混合診療は禁止されていることになっている。
一連の診療行為で一部でも 自費診療の部分があれば、
全部を自費にしなければならないとされている。
ところが混合診療禁止にははっきりした法律上の規定はない。
これはおかしいと訴えた人がいた。
弁護士に軒並み断られたが、 弁護士なしで裁判をしたという。
なんと、一審の東京地裁で勝訴してしまった。
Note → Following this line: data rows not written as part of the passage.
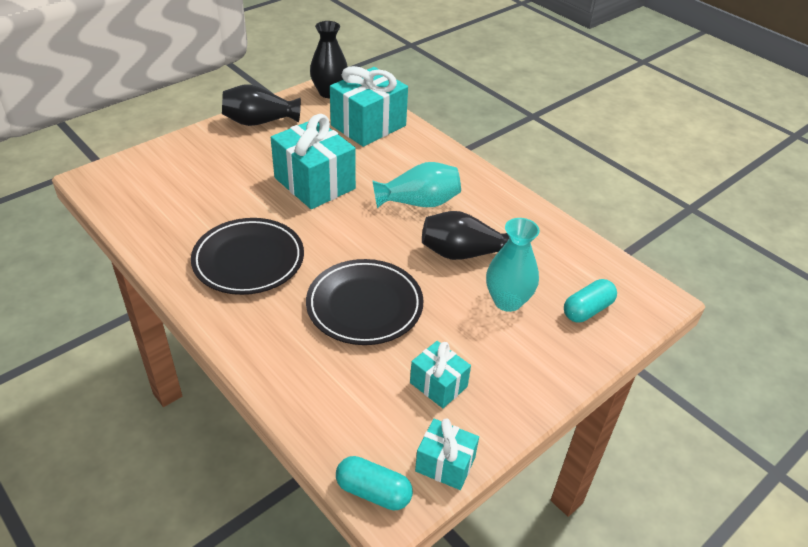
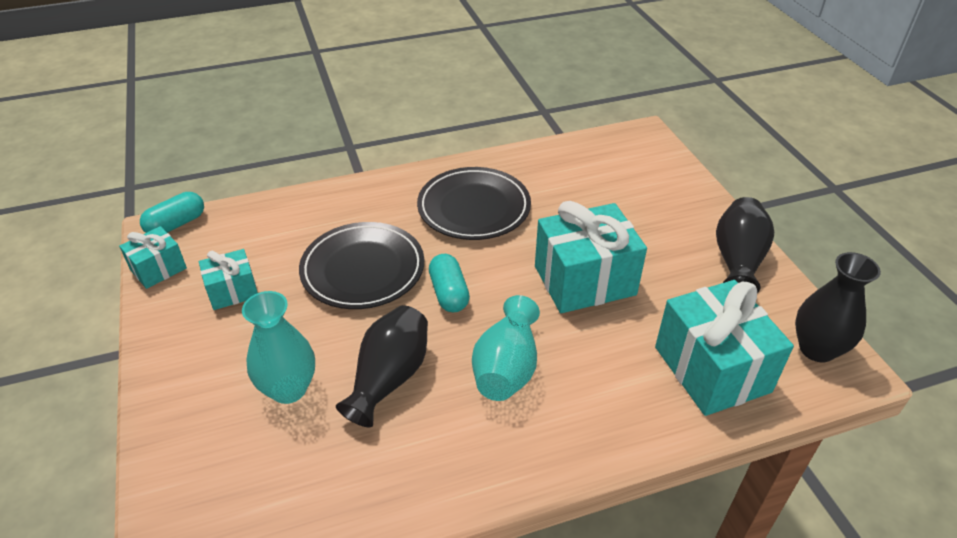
camera: 115 degrees right, 0 degrees up
(587, 310) = (217, 466): turquoise capsule -> turquoise capsule (449, 293)

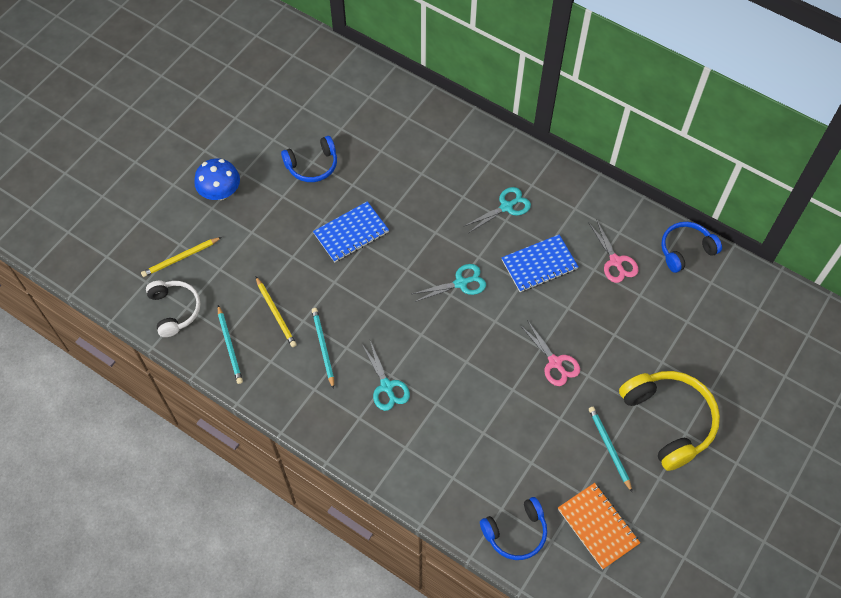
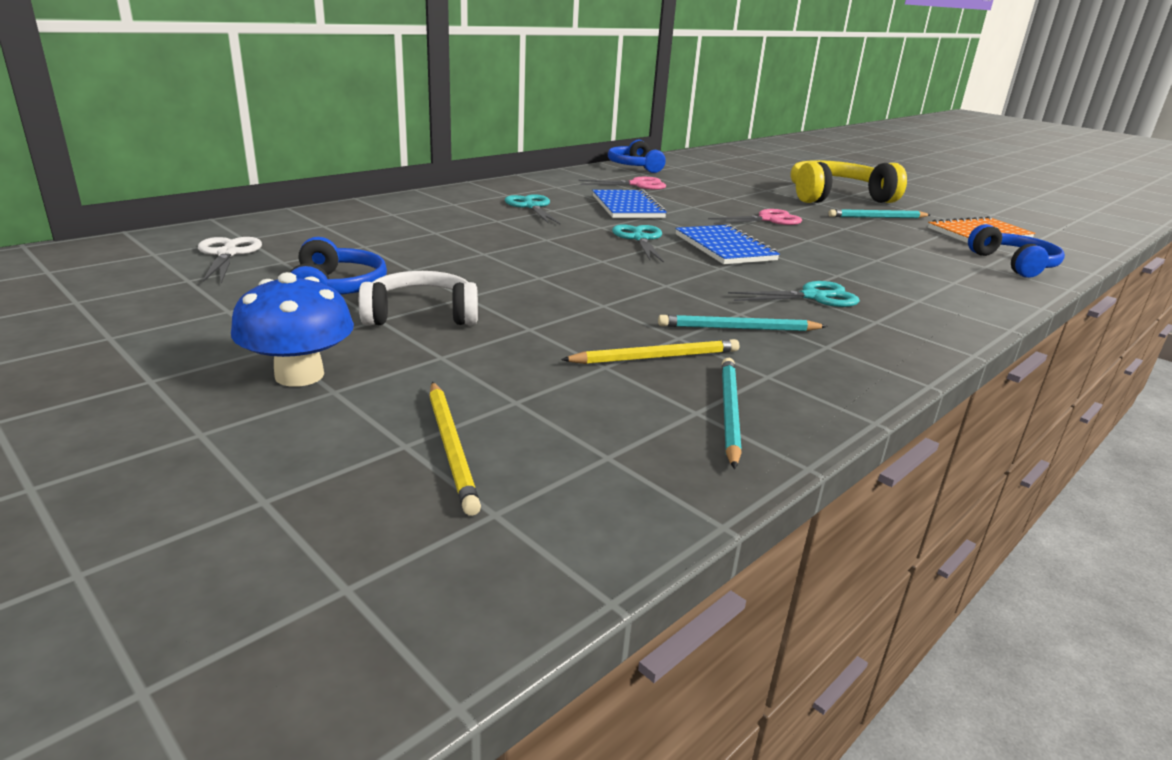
camera: 80 degrees left, 35 degrees down
(175, 310) = (610, 473): white headphones -> white headphones (421, 315)
(230, 346) = (729, 412): turquoise pencil -> turquoise pencil turned 75 degrees counterclockwise
(342, 102) = (228, 254): none -> white scissors
(351, 233) = (510, 282): blue notebook -> blue notebook (724, 247)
(2007.11.7)
判決は混合診療全面解禁を意味し、影響はきわめて広範囲に及ぶ。
混合診療解禁には功罪両面がある。
医師それぞれの創意工夫が可能となり、 できることが増える。
その反面、金のあるなしで受けられる医療内容に差ができる。
これまでも長年にわたり「解禁是か非か」と大議論が続いてきた。
もし、このまま判決が確定すれば、医療制度の大変革となる。
しかし、もちろん、このまま確定することはないだろう。
医師会は混合診療解禁に 猛反対だ。(→混合診療解禁反対の署名運動)
厚生労働省も混合診療禁止を維持するつもりだ。
だから、裁判はおそらく最高裁まで続くと思われる。
この判決は混合診療について考え直す良い機会だと思う。
全面解禁には確かに問題があるかも知れない。
けれでも、混合診療禁止の矛盾はあちこちに噴出しつつある。
がん患者さんなどが実際に困っているのだ。
何とかしなくてはならないし、やり方はいろいろあると思うのだが。